Ecosystem Dynamics: Focusing on the structure and function of ecosystems, this course examines energy flow, nutrient cycling, population dynamics, and community interactions. Students will study how disturbances affect ecosystem stability and resilience, including case studies from local and global environments.
Renewable Energy Systems: Designed to equip students with knowledge about solar, wind, hydroelectric, and bioenergy technologies. The course covers energy conversion efficiency, grid integration challenges, environmental impacts of renewable systems, and policy frameworks supporting clean energy adoption.
Climate Change and Atmospheric Science: This course introduces students to the physics of climate systems, greenhouse gas emissions, climate modeling, and projections for future scenarios. It includes hands-on analysis of meteorological data and understanding of climate feedback mechanisms.
Sustainable Urban Planning: This elective explores sustainable design principles for cities, focusing on green infrastructure, smart transportation, energy-efficient buildings, and urban resilience strategies. Students will analyze real-world case studies from around the world to understand best practices in urban sustainability.
Biodiversity Conservation: Students learn about species protection methods, habitat restoration techniques, and ecosystem services. This course emphasizes fieldwork and practical applications of conservation biology through internships with local NGOs and government agencies.
Water Quality Management: The focus is on understanding water pollution sources, treatment technologies, and regulatory standards for safe water use. Students will conduct laboratory analyses of water samples and design systems to improve water quality in both urban and rural settings.
Green Chemistry: This course introduces sustainable chemical practices aimed at reducing environmental impact. Topics include atom economy, solvent-free reactions, biodegradable materials, and industrial applications of green chemistry principles.
Ecotoxicology: Students study the effects of toxic substances on living organisms and ecosystems. The course covers exposure pathways, dose-response relationships, risk assessment models, and mitigation strategies for pollution-related health issues.
Environmental Economics: This course teaches students how economic tools can be applied to environmental problems. It includes cost-benefit analysis, market failures in environmental regulation, carbon pricing, and incentives for sustainable behavior.
Sustainable Agriculture: Examines modern agricultural practices that minimize environmental impact while maintaining productivity. Students will explore organic farming, precision agriculture, agroforestry systems, and the role of biodiversity in farming ecosystems.
Project-Based Learning Philosophy
The department follows a project-based learning (PBL) philosophy that emphasizes real-world problem-solving through collaborative research. The program includes mandatory mini-projects in each semester, culminating in a capstone thesis in the final year.

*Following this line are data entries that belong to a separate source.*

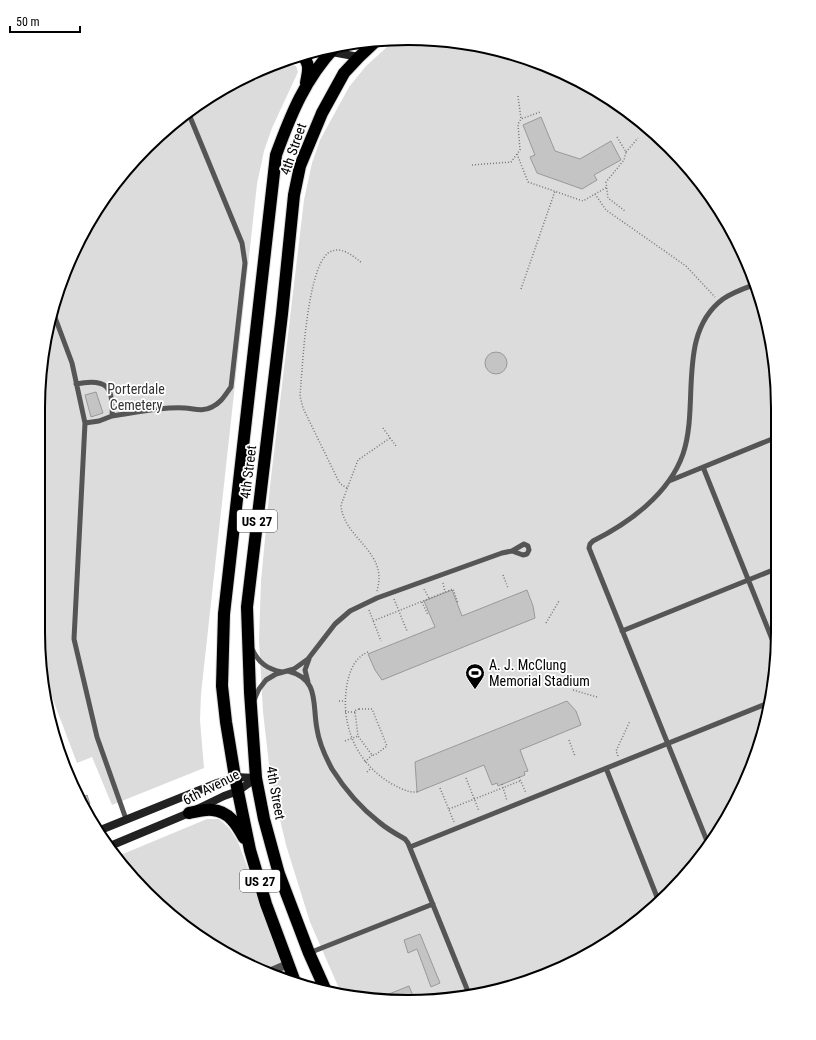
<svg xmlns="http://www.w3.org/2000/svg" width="816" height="1040" font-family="'Roboto Condensed',sans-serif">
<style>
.green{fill:#dcdcdc}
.building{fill:#c4c4c4;stroke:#999}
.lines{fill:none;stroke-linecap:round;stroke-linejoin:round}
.highway-casing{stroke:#dbdbdb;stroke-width:14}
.path{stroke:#777;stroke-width:1.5;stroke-dasharray:1 2;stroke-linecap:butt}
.lane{stroke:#555;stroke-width:5}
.street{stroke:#555;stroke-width:8}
.secondary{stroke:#222;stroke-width:8}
.highway{stroke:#000;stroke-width:12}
.labels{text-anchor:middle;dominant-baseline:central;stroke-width:3.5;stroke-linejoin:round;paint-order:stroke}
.shield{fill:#fff;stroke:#4c4c4c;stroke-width:1}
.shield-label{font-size:13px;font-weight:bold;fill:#000}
.street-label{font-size:14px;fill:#000;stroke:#fff}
.park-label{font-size:14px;fill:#333;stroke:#fff}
.poi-label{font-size:14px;fill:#000;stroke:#fff;text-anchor:start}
.rim{fill:none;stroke:#000;stroke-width:2}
</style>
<rect width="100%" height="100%" fill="#fff"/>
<path class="green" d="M432 39 504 51 571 76 633 114 686 164 728 223 758 289 777 384 778 632 771 704 750 774 716 838 652 910 593 952 504 989 408 1002 341 993 310 922 286 845 278 811 269 764 263 712 259 640 261 581 270 486 304 200 312 163 320 140 349 87 366 66 387 47 397 40Z
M289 64 296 66 298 72 272 128 264 151 257 184 201 694 200 720 204 768 112 805 92 757 77 763 44 676 38 632 39 384 58 289 115 183 164 130 215 93Z
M207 819H219L229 828 238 842 289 980 223 953 147 894 118 856Z"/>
<path class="building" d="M541 117 555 151 580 159 611 141 621 160 594 175 597 180 582 189 537 173 530 157 535 155 523 125Z
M485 363a11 11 0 1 1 22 0a11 11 0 1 1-22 0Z
M96 392 103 413 91 417 85 395Z
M452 590 462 616 527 590 533 606 535 618 382 680 375 670 368 654 435 627 424 601Z
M567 701 576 711 581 725 520 750 528 771 524 772 525 775 498 786 497 783 492 785 484 765 417 792 415 762Z
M87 795 90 804 83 806 80 798Z
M420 934 440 983 431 987 417 949 408 953 404 940Z
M409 986 415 1001 408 1002 379 998Z"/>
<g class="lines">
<defs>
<path id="highway" d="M302 55C311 65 308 71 306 83
M189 813C196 812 205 809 212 810 229 811 237 825 244 838
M295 982 266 904 250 850 235 777 226 722 222 686 224 614 276 155C291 114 305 79 335 47
M326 991 309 953 279 874 264 819 256 778 250 692 247 607 282 314 294 195 300 166 322 113 344 73 359 57 376 41"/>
</defs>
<use href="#highway" class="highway-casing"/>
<path class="path" d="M518 96 521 119
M617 137 626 152 624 160 606 182 608 198 625 211
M626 152 638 138
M517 154 528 182 583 201 607 187
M472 165 511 162 520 150 518 124 521 119 540 112
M595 194 606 210 686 266 715 297
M521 289 555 191
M383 428 396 446
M347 488 342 485 339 482 303 408 300 396 301 383C303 359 308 258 332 251 343 247 353 256 362 263
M503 575 508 588
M443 583 445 592
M424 589 429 598
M377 591C378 587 379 582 379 578 379 548 343 535 341 505L358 460 390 438
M394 599 407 631
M422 602 428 615
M369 610 381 641
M373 621 453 589 458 603
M546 623 559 601
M368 652C354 658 350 671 347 684 340 725 356 763 392 784 400 788 408 793 418 792
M573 690 597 697
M339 701H345
M359 709H372L387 746 375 755H372L358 736 355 712 356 710Z
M345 712H355
M569 740 575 756
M345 741 358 736
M618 756 616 751 630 721
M365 762 372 755
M367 772 371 768
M519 777 526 793
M466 778 479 811
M502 784 507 801
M440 788 454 822
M449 809 520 781"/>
<path class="lane" d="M53 312 72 363 85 423 74 639 97 737 126 819
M76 384C106 378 114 386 112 416L99 421 85 423
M112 416C134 413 163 406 185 408 195 409 203 412 212 407 221 403 225 395 231 387L245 263 242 243 188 112
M703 467 776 649
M669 481 777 437
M622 631 778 568
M252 649C259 663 267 669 282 672
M288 671C320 679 312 704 317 729 319 743 325 756 332 769 344 788 361 808 379 822 387 829 396 834 405 839L408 843 469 994
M308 682 305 670 309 659
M254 700 259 689 266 680 276 674 294 669 308 659 335 624 350 611 377 598 502 553 512 551 523 555 527 554 529 550 528 546 524 544 512 551
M606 768 659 902
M709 846 589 548 590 544 593 541C629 523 669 494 683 454 700 404 676 334 723 299 733 292 745 288 756 284
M410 847 771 702
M309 953 433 904"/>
<path class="street" d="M269 972 288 964"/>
<path class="secondary" d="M321 50 359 57
M98 831 217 783 235 777 256 778
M110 846 189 813 224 796 238 791 256 778"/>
<use href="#highway" class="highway"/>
</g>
<defs>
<symbol id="stadium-pin" viewBox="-11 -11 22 30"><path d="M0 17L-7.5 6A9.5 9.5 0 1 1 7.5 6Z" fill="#000" stroke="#fff"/><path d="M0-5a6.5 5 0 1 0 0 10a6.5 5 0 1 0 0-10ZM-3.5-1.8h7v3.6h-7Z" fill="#fff"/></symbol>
</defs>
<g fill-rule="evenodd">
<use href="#stadium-pin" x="464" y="662" width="22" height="30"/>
</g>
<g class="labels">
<g class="shield">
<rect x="237" y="510" width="40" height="22" rx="3"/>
<rect x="240" y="870" width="40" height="22" rx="3"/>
</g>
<g class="shield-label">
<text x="257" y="521">US 27</text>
<text x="260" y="881">US 27</text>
</g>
<g class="street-label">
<text transform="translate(293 149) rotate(-71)">4th Street</text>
<text transform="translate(248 472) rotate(-83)">4th Street</text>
<text transform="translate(211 787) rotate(-27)">6th Avenue</text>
<text transform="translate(276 793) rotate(80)">4th Street</text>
</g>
<g class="park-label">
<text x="136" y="389">Porterdale<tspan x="136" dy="16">Cemetery</tspan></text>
</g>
<g class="poi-label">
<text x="489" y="665">A. J. McClung<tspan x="489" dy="16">Memorial Stadium</tspan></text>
</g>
</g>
<path d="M0 0H816V1040H0ZM408 45H408A363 363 0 0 1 771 408V632A363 363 0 0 1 408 995H408A363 363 0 0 1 45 632V408A363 363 0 0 1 408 45Z" fill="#fff" fill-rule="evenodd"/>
<path class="rim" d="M408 45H408A363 363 0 0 1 771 408V632A363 363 0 0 1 408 995H408A363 363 0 0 1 45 632V408A363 363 0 0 1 408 45Z"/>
<path d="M10 26v6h70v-6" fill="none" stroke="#000000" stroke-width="2"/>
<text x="16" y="26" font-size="12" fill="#000000" stroke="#ffffff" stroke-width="3" paint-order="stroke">50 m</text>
</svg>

Mini-projects begin in the second semester and are designed to help students apply theoretical concepts to practical situations. These projects often involve partnerships with local NGOs, government departments, or industry sponsors, providing students with real-world experience and networking opportunities.

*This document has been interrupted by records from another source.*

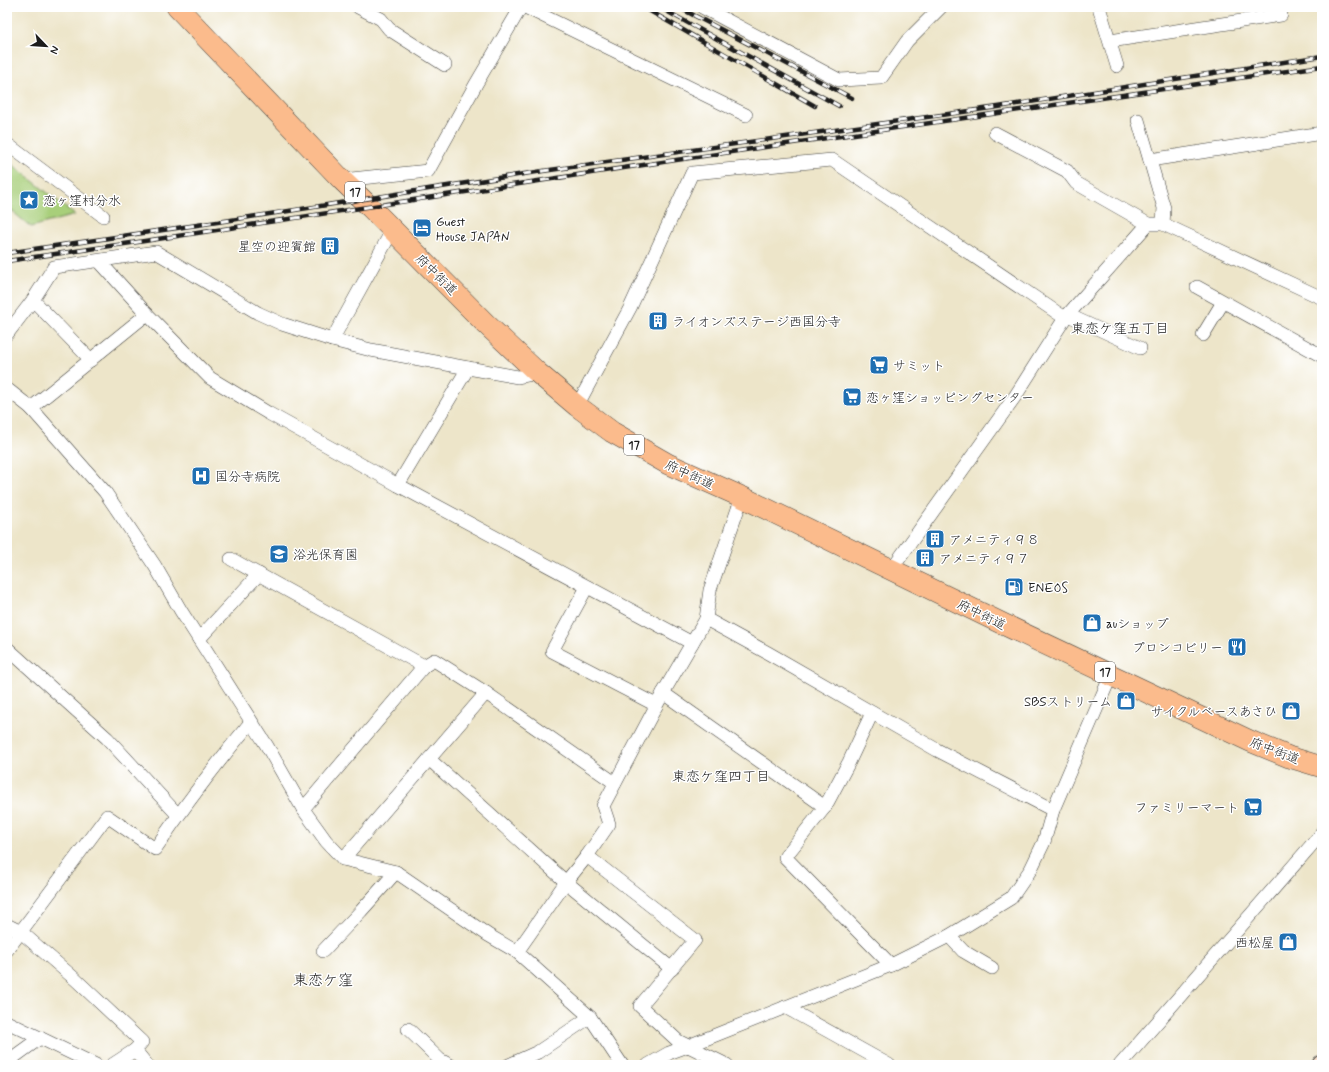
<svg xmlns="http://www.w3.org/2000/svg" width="1329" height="1072" font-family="Mynerve,'Klee One',sans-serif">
  <rect width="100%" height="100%" fill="#fff"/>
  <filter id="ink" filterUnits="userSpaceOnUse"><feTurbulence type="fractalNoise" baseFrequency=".025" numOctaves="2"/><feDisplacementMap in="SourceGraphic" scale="8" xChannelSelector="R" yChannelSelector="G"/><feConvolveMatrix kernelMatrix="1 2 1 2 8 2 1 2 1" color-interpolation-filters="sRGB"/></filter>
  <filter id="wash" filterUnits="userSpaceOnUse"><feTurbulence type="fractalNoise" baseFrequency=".012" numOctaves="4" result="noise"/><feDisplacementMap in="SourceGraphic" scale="16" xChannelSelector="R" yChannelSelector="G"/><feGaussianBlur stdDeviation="0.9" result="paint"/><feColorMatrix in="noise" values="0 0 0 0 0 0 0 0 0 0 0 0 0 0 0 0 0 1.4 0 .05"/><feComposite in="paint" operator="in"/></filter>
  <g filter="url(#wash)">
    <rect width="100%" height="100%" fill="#ede5c9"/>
    <path fill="#a8cf7a" stroke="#62764b" d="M7,160L75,215L31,227L7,207Z"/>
  </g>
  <g filter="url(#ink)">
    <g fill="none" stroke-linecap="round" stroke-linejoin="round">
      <g stroke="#3b3a36" stroke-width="14">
        <g id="minor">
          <path d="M358,7L381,19L389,29L445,65"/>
          <path d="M525,7L746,115"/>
          <path d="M702,7L839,80L881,78L907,41L941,7"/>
          <path d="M1099,7L1117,66"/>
          <path d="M1110,41L1281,15L1280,7"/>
          <path d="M1138,120L1164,208L1163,224"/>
          <path d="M995,133L1067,171L1076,183L1148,224H1163L1322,298"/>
          <path d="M7,144L103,216"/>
          <path d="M1150,160L1322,133"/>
          <path d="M342,180L428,171L476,84L521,7"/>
          <path d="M99,261L147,314"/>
          <path d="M1197,287L1322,356"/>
          <path d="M33,300L91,360"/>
          <path d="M1068,315L1140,348"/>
          <path d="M7,334L33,300L54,267L156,252L258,313L282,324L332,340L371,350L468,368L518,377L538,373"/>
          <path d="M1203,335L1223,302"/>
          <path d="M332,340L393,229"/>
          <path d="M7,389L31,408L105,492L155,566L181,611L267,746L303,809L326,841L343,859L396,872L488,935L517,952L590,1017L622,1065"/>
          <path d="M577,406L630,308L692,173L832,160L1065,318"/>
          <path d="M31,408L147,314L210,378L268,413L398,485L468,368"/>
          <path d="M398,485L692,643"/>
          <path d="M231,559L424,666"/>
          <path d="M891,570L1016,395L1065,318L1148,224"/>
          <path d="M587,587L552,651L656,705"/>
          <path d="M706,619L768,653L937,750L1053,810"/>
          <path d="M199,639L259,574"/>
          <path d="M7,648L107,738L178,815"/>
          <path d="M663,693L825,807"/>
          <path d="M872,713L849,762L825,807L785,857L891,965"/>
          <path d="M429,759L566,882L672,969"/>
          <path d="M303,809L424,666L434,660L486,693L615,783"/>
          <path d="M587,856L695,940L640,1006L678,1041L727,1065"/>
          <path d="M343,859L486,693"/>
          <path d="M7,925L21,932L75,979L142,1042L135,1050L112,1065"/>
          <path d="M949,936L963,951L992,968"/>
          <path d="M7,950L107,816L155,849C185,805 217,763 251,722"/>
          <path d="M323,951L361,911L396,872"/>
          <path d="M517,952L566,882L587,856L609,824L603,806L663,693L706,619L710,590L742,497"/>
          <path d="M785,1007L889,1065"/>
          <path d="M7,1022L96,1065"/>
          <path d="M408,1029L440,1060L450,1065"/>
          <path d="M135,1050L147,1065"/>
          <path d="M7,1062L40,1038"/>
          <path d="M509,1065L538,1052L590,1017"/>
          <path d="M648,1065L669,1053L688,1046L891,965L949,936L1011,898L1031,869L1044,842L1053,810L1111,675"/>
          <path d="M1120,1065L1322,833"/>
        </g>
      </g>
      <g stroke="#3b3a36" stroke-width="20">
        <path id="secondary" d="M1321,1065L1322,1064"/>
      </g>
      <g stroke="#3b3a36" stroke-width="22">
        <path id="primary" d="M177,7L342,180L370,207L486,324L538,373L577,406L612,432L668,464L742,497L1003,624L1250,741L1289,757L1322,767"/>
      </g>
      <use href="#minor" stroke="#fff" stroke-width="13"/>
      <use href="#secondary" stroke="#fde4d1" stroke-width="18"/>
      <use href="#primary" stroke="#fbbb8c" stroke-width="21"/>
      <g stroke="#1c1c1c" stroke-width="4.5">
        <g id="rail">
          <path d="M643,7L815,106"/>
          <path d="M659,7L839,106"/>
          <path d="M678,7L852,98"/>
          <path d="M7,253L231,220L543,171L998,107L1322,56"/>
          <path d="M7,261L138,242L676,160L1322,66"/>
        </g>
      </g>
      <use href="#rail" stroke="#fff" stroke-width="3" stroke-dasharray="9" stroke-linecap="butt"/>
    </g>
  </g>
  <defs>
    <g id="sight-square" transform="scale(1)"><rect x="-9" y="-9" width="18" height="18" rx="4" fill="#1f6fb2" stroke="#fff"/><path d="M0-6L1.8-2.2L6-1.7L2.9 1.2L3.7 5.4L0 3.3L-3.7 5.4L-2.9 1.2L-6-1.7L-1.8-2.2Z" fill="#fff"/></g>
    <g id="hotel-square" transform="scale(1)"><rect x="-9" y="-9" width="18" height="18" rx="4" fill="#1f6fb2" stroke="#fff"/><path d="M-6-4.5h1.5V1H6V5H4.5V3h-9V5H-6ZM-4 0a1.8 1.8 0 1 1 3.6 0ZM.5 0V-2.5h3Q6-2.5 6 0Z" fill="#fff"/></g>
    <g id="building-square" transform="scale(1)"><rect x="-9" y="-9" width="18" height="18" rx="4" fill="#1f6fb2" stroke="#fff"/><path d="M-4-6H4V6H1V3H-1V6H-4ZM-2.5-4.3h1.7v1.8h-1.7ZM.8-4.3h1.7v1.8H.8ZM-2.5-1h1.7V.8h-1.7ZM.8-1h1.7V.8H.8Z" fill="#fff"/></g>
    <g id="supermarket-square" transform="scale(1)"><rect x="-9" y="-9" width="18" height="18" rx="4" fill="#1f6fb2" stroke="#fff"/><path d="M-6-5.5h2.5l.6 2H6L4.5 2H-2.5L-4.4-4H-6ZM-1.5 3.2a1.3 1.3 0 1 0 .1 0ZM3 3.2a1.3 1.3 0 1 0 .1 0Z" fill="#fff"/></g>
    <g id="hospital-square" transform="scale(1)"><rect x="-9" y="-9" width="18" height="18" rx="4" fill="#1f6fb2" stroke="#fff"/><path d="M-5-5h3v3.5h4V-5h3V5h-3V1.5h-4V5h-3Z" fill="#fff"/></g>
    <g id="school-square" transform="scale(1)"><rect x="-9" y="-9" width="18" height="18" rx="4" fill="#1f6fb2" stroke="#fff"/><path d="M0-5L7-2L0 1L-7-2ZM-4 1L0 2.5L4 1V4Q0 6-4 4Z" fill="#fff"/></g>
    <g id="fuel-square" transform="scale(1)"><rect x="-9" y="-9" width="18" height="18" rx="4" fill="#1f6fb2" stroke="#fff"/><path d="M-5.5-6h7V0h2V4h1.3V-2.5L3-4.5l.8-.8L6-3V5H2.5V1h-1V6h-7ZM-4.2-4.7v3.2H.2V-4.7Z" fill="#fff"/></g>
    <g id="shop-square" transform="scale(1)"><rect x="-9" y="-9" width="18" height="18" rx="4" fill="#1f6fb2" stroke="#fff"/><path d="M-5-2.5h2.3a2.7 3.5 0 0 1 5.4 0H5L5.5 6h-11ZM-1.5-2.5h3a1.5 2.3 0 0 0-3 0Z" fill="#fff"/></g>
    <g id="restaurant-square" transform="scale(1)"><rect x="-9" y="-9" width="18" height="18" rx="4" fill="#1f6fb2" stroke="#fff"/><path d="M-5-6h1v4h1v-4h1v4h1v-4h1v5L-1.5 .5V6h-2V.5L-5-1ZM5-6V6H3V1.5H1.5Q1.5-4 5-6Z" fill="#fff"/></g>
  </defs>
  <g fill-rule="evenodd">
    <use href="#sight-square" x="29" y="200"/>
    <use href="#hotel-square" x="422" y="228"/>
    <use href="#building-square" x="330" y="246"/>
    <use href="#building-square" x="658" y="321"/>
    <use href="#supermarket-square" x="879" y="365"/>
    <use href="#supermarket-square" x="852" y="397"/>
    <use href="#hospital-square" x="201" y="476"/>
    <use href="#building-square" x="935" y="539"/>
    <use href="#school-square" x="279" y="554"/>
    <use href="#building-square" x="925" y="558"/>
    <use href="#fuel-square" x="1014" y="587"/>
    <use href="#shop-square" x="1092" y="623"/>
    <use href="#restaurant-square" x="1237" y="647"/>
    <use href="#shop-square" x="1126" y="701"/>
    <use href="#shop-square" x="1291" y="711"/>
    <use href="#supermarket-square" x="1253" y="807"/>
    <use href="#shop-square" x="1288" y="942"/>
  </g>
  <g text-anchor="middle" stroke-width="3" stroke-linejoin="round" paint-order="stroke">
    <g fill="#fff" stroke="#606060" stroke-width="1">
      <rect x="345" y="182" width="20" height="20" rx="3"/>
      <rect x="624" y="435" width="20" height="20" rx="3"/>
      <rect x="1095" y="662" width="20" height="20" rx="3"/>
    </g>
    <g font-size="12" font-weight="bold" fill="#1c1c1c">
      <text x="355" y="196">17</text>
      <text x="634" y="449">17</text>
      <text x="1105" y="676">17</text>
    </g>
    <g font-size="13" fill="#1c1c1c" stroke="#fff" text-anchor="start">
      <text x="43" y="205">恋ヶ窪村分水</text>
      <text x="436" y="226">Guest<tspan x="436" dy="15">House JAPAN</tspan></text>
      <text x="316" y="251" text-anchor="end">星空の迎賓館</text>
      <text x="672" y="326">ライオンズステージ西国分寺</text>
      <text x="893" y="370">サミット</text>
      <text x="866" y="402">恋ヶ窪ショッピングセンター</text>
      <text x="215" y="481">国分寺病院</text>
      <text x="949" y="544">アメニティ９８</text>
      <text x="293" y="559">浴光保育園</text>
      <text x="939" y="563">アメニティ９７</text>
      <text x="1028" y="592">ENEOS</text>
      <text x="1106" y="628">auショップ</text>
      <text x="1223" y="652" text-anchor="end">ブロンコビリー</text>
      <text x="1112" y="706" text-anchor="end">SBSストリーム</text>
      <text x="1277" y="716" text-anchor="end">サイクルベースあさひ</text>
      <text x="1239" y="812" text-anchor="end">ファミリーマート</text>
      <text x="1274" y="947" text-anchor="end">西松屋</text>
    </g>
    <g font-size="13" fill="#1c1c1c" stroke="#fff">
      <text transform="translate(437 274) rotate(45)" y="5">府中街道</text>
      <text transform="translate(690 474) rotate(25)" y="5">府中街道</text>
      <text transform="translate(982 614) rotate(26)" y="5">府中街道</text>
      <text transform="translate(1275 750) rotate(21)" y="5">府中街道</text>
    </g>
    <g font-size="14" fill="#1c1c1c" stroke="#fff">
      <text x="1120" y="333">東恋ケ窪五丁目</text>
      <text x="721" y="781">東恋ケ窪四丁目</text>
    </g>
    <g font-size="15" fill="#1c1c1c" stroke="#fff">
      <text x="323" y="985">東恋ケ窪</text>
    </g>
  </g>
  <rect width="1329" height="1072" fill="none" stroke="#fff" stroke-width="24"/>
  <g transform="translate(46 46) rotate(115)" stroke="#ffffff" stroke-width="3" paint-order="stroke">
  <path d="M0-3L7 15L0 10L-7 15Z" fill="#1c1c1c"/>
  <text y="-6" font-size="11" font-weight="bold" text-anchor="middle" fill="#1c1c1c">N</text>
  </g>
</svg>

The final-year capstone project requires students to propose a research question, develop a methodology, collect data, analyze results, and present findings in a formal thesis. Students are paired with faculty mentors based on their interests and career goals, ensuring personalized guidance throughout the process.
Evaluation criteria for projects include innovation, technical depth, impact potential, presentation quality, and adherence to scientific standards. Projects may be presented at university symposiums or published in journals, offering students recognition and exposure to the broader academic community.